Although statins are primarily prescribed for hypercholesterolaemia, evidence from in vitro and animal studies suggests that they also possess anti-inflammatory, anti-proliferative, pro-apoptotic, and anti-neoplastic effects. “However, evidence from human studies for the potential chemo preventive effect of statin on CRC remains inconclusive,” write the authors.
For the current study, between July 2006 and December 2018, from a Swedish inflammatory bowel disease cohort the investigators identified 5,273 statin users aged greater than 18 years who had been prescribed more than 30 cumulative defined daily doses of statins, including lipophilic statins (simvastatin and atorvastatin) and hydrophilic statins (pravastatin and rosuvastatin).
To establish the cohort, the investigators then undertook a ‘two-step’ matching process. In the ‘direct matching’ step, statin users were individually matched to non-statin users by age at IBD diagnosis (<18, 18 to <40, 40 to <60, and ≥60 years old), by sex, by IBD subtype, and by calendar year of IBD diagnosis (1969–1989, 1990–1999, 2000–2009, and 2010–2018). Then statin users were matched with non-statin users in a 1:1 ratio, using a ‘greedy nearest neighbour’ matching algorithm, allowing matching according to propensity scores. The matching process ultimately yielded a matched cohort of 5,273 statin users and 5,273 non-statin users.

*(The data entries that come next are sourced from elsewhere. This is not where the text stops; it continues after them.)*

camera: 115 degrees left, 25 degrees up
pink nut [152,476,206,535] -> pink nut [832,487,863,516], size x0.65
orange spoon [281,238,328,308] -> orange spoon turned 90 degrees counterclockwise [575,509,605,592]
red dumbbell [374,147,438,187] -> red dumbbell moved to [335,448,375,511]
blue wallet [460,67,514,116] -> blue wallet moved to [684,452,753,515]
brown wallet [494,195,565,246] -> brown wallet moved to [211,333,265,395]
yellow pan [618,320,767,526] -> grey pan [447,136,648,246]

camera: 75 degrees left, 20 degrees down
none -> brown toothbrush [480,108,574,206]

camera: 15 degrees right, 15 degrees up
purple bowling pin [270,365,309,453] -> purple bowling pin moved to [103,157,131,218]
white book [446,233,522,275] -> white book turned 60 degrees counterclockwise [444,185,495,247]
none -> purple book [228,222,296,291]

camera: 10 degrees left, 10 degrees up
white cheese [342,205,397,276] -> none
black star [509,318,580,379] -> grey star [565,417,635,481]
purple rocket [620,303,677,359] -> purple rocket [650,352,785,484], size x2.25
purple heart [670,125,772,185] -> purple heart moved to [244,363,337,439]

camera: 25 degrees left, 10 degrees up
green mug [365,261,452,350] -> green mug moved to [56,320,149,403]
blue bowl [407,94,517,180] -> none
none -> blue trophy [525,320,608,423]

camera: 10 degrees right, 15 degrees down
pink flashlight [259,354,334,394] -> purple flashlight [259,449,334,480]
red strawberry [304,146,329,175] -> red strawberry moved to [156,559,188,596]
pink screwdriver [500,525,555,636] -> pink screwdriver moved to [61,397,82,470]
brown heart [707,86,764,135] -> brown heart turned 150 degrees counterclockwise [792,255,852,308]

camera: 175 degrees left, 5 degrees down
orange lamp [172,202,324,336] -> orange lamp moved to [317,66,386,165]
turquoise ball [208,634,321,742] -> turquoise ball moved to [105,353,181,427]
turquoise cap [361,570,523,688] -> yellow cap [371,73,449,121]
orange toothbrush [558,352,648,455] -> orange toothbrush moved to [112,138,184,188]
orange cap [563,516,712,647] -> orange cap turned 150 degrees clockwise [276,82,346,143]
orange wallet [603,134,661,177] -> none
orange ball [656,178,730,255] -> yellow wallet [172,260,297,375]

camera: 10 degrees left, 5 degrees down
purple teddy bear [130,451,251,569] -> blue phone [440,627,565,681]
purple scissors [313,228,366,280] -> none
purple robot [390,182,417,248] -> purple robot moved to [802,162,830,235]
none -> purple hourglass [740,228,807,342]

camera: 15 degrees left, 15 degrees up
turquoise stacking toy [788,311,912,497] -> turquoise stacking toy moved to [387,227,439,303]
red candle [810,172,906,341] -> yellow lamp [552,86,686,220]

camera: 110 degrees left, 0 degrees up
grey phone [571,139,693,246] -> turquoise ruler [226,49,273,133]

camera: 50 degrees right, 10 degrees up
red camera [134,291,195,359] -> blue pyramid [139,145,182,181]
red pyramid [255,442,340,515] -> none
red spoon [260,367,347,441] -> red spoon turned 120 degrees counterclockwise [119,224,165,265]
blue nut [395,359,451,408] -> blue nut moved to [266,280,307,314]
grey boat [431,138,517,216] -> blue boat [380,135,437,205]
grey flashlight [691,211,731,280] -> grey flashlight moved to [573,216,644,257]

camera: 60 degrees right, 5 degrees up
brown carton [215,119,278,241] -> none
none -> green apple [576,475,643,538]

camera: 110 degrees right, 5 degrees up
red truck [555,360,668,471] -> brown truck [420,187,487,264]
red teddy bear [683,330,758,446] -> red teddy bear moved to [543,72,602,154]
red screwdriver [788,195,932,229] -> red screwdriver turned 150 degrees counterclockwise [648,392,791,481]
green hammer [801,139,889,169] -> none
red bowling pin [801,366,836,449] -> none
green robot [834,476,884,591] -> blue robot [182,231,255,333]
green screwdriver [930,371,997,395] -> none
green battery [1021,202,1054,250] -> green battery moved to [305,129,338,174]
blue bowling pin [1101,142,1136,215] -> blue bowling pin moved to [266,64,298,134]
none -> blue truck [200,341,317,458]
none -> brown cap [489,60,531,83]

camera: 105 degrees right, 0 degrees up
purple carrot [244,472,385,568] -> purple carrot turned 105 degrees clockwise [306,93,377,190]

Results, after an average follow-up of 5.6 years, showed 70 patients in the statin group vs 90 in the non-statin group were diagnosed with colorectal cancer (aHR [adjusting for covariates]=0.76, 95%CI 0.61–0.96).
Colorectal cancer prevention benefit was dependent on duration of statin use, with aHR=0.59 (0.25–1.43) for 1 to <2 years use; 0.46 (0.21–0.98) for 2 to <5 years; and 0.38 (0.16–0.86) for ≥5 years use (Pfor trend =0.016).
Additionally, compared with non-statin users, statin users had a decreased risk for colorectal cancer-related mortality (aHR=0.56 [0.37–0.83]) and all-cause mortality (aHR=0.63 [0.57–0.69]).
The number needed to treat to avoid one incident colorectal cancer case was 227, to avoid one colorectal cancer-related death was 200, and to avoid any death was 21, within 10 years after statin initiation.
“The benefits for all-cause mortality were consistently observed regardless of sex, IBD subtype, age at IBD diagnosis, and disease duration, suggesting the benefits of using statin may apply to a broad at-risk population,” write the authors. The benefits for incident colorectal cancer and colorectal cancer-related mortality, they add, were mainly observed in patients with ulcerative colitis, patients diagnosed at age <50 years, and patients with longer disease durations.
The results, according to the researchers, provide the most solid evidence so far that statins could offer an effective prophylactic for colorectal cancer among people with IBD.
“Although further research is needed to define the optimal timing of initiation, exact dose, and minimum duration required to achieve benefits before safely incorporating statin into guidelines for CRC prevention in patients with IBD, our findings indeed provide evidence for the clinical use of statin as a well-tolerated and affordable cancer chemo-preventive agent in patients with IBD,” write the authors.